*** RECORDS FOR THE TASK ***

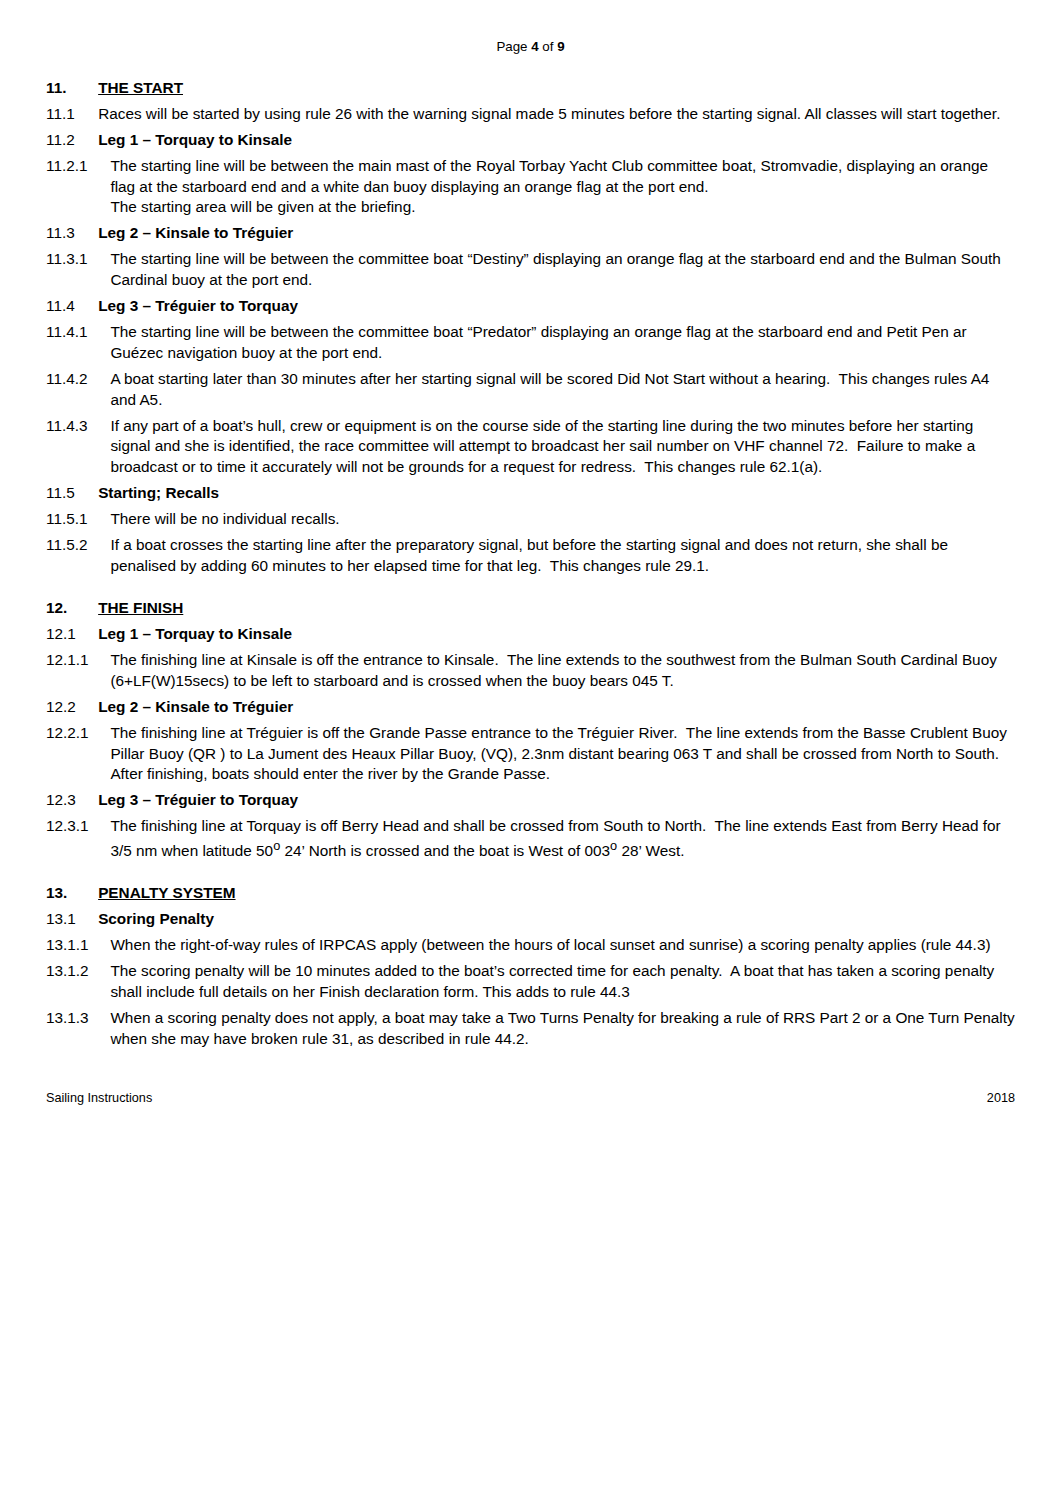Page 4 of 9
11.
The Start
11.1
Races will be started by using rule 26 with the warning signal made 5 minutes before the starting signal. All classes will start together.
11.2
Leg 1 – Torquay to Kinsale
11.2.1
The starting line will be between the main mast of the Royal Torbay Yacht Club committee boat, Stromvadie, displaying an orange flag at the starboard end and a white dan buoy displaying an orange flag at the port end.
The starting area will be given at the briefing.
11.3
Leg 2 – Kinsale to Tréguier
11.3.1
The starting line will be between the committee boat “Destiny” displaying an orange flag at the starboard end and the Bulman South Cardinal buoy at the port end.
11.4
Leg 3 – Tréguier to Torquay
11.4.1
The starting line will be between the committee boat “Predator” displaying an orange flag at the starboard end and Petit Pen ar Guézec navigation buoy at the port end.
11.4.2
A boat starting later than 30 minutes after her starting signal will be scored Did Not Start without a hearing. This changes rules A4 and A5.
11.4.3
If any part of a boat’s hull, crew or equipment is on the course side of the starting line during the two minutes before her starting signal and she is identified, the race committee will attempt to broadcast her sail number on VHF channel 72. Failure to make a broadcast or to time it accurately will not be grounds for a request for redress. This changes rule 62.1(a).
11.5
Starting; Recalls
11.5.1
There will be no individual recalls.
11.5.2
If a boat crosses the starting line after the preparatory signal, but before the starting signal and does not return, she shall be penalised by adding 60 minutes to her elapsed time for that leg. This changes rule 29.1.
12.
The Finish
12.1
Leg 1 – Torquay to Kinsale
12.1.1
The finishing line at Kinsale is off the entrance to Kinsale. The line extends to the southwest from the Bulman South Cardinal Buoy (6+LF(W)15secs) to be left to starboard and is crossed when the buoy bears 045 T.
12.2
Leg 2 – Kinsale to Tréguier
12.2.1
The finishing line at Tréguier is off the Grande Passe entrance to the Tréguier River. The line extends from the Basse Crublent Buoy Pillar Buoy (QR ) to La Jument des Heaux Pillar Buoy, (VQ), 2.3nm distant bearing 063 T and shall be crossed from North to South. After finishing, boats should enter the river by the Grande Passe.
12.3
Leg 3 – Tréguier to Torquay
12.3.1
The finishing line at Torquay is off Berry Head and shall be crossed from South to North. The line extends East from Berry Head for 3/5 nm when latitude 50o 24’ North is crossed and the boat is West of 003o 28’ West.
13.
Penalty System
13.1
Scoring Penalty
13.1.1
When the right-of-way rules of IRPCAS apply (between the hours of local sunset and sunrise) a scoring penalty applies (rule 44.3)
13.1.2
The scoring penalty will be 10 minutes added to the boat’s corrected time for each penalty. A boat that has taken a scoring penalty shall include full details on her Finish declaration form. This adds to rule 44.3
13.1.3
When a scoring penalty does not apply, a boat may take a Two Turns Penalty for breaking a rule of RRS Part 2 or a One Turn Penalty when she may have broken rule 31, as described in rule 44.2.
Sailing Instructions 2018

***

WHAT TO WORK ON – Would you please output each record exactly, leaving the images out?

SOLUTION FOR THIS EXERCISE –
Page 4 of 9
11.
The Start
11.1
Races will be started by using rule 26 with the warning signal made 5 minutes before the starting signal. All classes will start together.
11.2
Leg 1 – Torquay to Kinsale
11.2.1
The starting line will be between the main mast of the Royal Torbay Yacht Club committee boat, Stromvadie, displaying an orange flag at the starboard end and a white dan buoy displaying an orange flag at the port end.
The starting area will be given at the briefing.
11.3
Leg 2 – Kinsale to Tréguier
11.3.1
The starting line will be between the committee boat “Destiny” displaying an orange flag at the starboard end and the Bulman South Cardinal buoy at the port end.
11.4
Leg 3 – Tréguier to Torquay
11.4.1
The starting line will be between the committee boat “Predator” displaying an orange flag at the starboard end and Petit Pen ar Guézec navigation buoy at the port end.
11.4.2
A boat starting later than 30 minutes after her starting signal will be scored Did Not Start without a hearing. This changes rules A4 and A5.
11.4.3
If any part of a boat’s hull, crew or equipment is on the course side of the starting line during the two minutes before her starting signal and she is identified, the race committee will attempt to broadcast her sail number on VHF channel 72. Failure to make a broadcast or to time it accurately will not be grounds for a request for redress. This changes rule 62.1(a).
11.5
Starting; Recalls
11.5.1
There will be no individual recalls.
11.5.2
If a boat crosses the starting line after the preparatory signal, but before the starting signal and does not return, she shall be penalised by adding 60 minutes to her elapsed time for that leg. This changes rule 29.1.
12.
The Finish
12.1
Leg 1 – Torquay to Kinsale
12.1.1
The finishing line at Kinsale is off the entrance to Kinsale. The line extends to the southwest from the Bulman South Cardinal Buoy (6+LF(W)15secs) to be left to starboard and is crossed when the buoy bears 045 T.
12.2
Leg 2 – Kinsale to Tréguier
12.2.1
The finishing line at Tréguier is off the Grande Passe entrance to the Tréguier River. The line extends from the Basse Crublent Buoy Pillar Buoy (QR ) to La Jument des Heaux Pillar Buoy, (VQ), 2.3nm distant bearing 063 T and shall be crossed from North to South. After finishing, boats should enter the river by the Grande Passe.
12.3
Leg 3 – Tréguier to Torquay
12.3.1
The finishing line at Torquay is off Berry Head and shall be crossed from South to North. The line extends East from Berry Head for 3/5 nm when latitude 50o 24’ North is crossed and the boat is West of 003o 28’ West.
13.
Penalty System
13.1
Scoring Penalty
13.1.1
When the right-of-way rules of IRPCAS apply (between the hours of local sunset and sunrise) a scoring penalty applies (rule 44.3)
13.1.2
The scoring penalty will be 10 minutes added to the boat’s corrected time for each penalty. A boat that has taken a scoring penalty shall include full details on her Finish declaration form. This adds to rule 44.3
13.1.3
When a scoring penalty does not apply, a boat may take a Two Turns Penalty for breaking a rule of RRS Part 2 or a One Turn Penalty when she may have broken rule 31, as described in rule 44.2.
Sailing Instructions 2018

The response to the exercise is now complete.